TASK STATEMENT -
Wherever "muligt" occurs in the entries, copy the line that holds it.

LISTED RECORDS -
'''

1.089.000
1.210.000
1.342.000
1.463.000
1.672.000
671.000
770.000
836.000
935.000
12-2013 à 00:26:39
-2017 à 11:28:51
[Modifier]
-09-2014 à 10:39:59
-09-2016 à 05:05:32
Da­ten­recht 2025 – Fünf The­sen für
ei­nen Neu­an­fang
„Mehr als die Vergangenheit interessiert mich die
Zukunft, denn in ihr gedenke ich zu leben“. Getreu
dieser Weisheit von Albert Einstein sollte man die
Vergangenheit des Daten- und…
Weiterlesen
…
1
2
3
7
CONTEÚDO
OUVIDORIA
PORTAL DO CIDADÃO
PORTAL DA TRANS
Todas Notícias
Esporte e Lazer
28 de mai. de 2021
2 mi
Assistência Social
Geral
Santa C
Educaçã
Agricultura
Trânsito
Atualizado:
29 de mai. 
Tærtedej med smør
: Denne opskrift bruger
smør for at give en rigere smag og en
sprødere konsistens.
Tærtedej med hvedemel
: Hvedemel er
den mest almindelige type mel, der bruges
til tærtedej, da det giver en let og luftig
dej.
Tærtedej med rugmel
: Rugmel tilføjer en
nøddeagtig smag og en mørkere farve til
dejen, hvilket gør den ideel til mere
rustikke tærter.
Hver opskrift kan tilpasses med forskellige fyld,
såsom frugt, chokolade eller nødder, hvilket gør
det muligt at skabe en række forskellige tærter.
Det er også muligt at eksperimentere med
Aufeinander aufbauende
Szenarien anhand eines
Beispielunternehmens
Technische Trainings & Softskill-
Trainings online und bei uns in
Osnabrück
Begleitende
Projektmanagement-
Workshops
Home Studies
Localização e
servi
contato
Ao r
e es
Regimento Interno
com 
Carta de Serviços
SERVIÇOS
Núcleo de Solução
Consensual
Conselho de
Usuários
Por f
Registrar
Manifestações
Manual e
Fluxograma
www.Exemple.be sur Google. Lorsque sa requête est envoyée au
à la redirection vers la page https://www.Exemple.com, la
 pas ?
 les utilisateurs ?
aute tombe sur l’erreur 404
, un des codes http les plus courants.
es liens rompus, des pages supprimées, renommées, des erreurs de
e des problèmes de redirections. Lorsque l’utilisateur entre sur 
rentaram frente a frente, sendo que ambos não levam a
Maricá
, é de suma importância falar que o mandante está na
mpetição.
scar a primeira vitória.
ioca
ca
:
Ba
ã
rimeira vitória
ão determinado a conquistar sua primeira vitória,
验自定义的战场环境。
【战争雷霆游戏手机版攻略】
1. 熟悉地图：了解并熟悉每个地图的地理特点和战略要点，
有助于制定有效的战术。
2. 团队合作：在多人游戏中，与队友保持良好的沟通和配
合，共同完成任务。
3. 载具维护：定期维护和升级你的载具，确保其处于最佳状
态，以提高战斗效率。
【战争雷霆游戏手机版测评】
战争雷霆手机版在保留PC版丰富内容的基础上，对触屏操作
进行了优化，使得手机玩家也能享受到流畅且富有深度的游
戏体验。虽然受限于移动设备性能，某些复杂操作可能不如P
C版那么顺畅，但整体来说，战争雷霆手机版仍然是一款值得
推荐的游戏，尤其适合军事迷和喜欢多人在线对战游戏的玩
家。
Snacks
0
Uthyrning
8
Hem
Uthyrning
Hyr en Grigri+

'''

RESPONSE AREA -
det muligt at skabe en række forskellige tærter.
Det er også muligt at eksperimentere med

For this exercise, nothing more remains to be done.